Nous aborderons l’expression de la localisation spatiale et temporelle, en examinant les morphèmes ainsi que les constructions possibles. La plupart des constituants sont des compléments obliques, bien que l’on relève quelques constructions dans lesquelles le nom dépend directement du prédicat sans que l’interprétation locative qu’il convient de donner à l’objet ne soit précisée par un morphème.

Le point de référence est, d’une part, le locuteur ou le point posé comme référence dans un récit, et d’autre part, le présent, le temps réel ou celui du discours, ces fonctionnements étant identiques à celui des déictiques et des tam.

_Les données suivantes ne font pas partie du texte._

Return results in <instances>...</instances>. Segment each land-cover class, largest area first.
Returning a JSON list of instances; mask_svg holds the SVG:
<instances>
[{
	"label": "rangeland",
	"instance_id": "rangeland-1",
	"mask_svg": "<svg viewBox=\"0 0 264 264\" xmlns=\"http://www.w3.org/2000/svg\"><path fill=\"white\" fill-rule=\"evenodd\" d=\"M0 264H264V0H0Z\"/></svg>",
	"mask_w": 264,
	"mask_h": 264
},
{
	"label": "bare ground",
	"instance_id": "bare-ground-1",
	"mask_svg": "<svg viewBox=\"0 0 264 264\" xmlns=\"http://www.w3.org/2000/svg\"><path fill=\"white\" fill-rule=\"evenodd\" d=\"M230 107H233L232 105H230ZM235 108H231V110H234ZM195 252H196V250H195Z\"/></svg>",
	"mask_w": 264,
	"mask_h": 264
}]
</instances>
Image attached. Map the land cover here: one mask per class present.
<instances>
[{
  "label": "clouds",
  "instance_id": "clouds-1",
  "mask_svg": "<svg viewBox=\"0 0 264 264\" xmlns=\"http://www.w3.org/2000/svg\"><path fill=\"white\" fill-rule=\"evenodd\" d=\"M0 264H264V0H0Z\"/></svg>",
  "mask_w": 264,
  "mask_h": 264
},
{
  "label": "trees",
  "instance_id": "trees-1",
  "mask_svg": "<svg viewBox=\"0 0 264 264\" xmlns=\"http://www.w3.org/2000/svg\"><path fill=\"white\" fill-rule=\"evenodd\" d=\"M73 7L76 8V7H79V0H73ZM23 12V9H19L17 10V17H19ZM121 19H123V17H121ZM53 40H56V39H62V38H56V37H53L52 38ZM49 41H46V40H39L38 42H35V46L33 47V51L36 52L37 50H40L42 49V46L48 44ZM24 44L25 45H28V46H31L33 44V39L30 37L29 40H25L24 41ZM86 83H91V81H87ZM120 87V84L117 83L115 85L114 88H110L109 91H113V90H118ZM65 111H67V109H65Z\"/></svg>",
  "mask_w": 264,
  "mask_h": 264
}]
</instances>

En maba, comme cela est fréquemment le cas, il existe plusieurs façons d’informer sur une localisation, que ce soit par l’emploi de nominaux spécialisés dans cette fonction (14.2.1), de clitiques ou de syntagmes dont la tête est une postposition. Nous aborderons successivement la localisation marquée par les morphèmes casuels (14.2.2), puis les constructions comprenant les noms locatifs (14.2.3) pour terminer par les postpositions adverbiales (14.2.4). Les morphèmes locatifs sont des clitiques de constituant, et les postpositions sont considérées comme la tête du syntagme, le constituant nominal ou pronominal qui exprime la localisation assumant la fonction de déterminant.

Mais avant de traiter la localisation marquée par des morphèmes spécifiques, nous reviendrons sur les termes exprimant la localisation de façon inhérente et nous ferons quelques commentaires sur les points cardinaux.

Le terme de ’constituant locatif’ désigne un constituant nominal auquel sont adjoints des morphèmes nominaux locatifs génériques.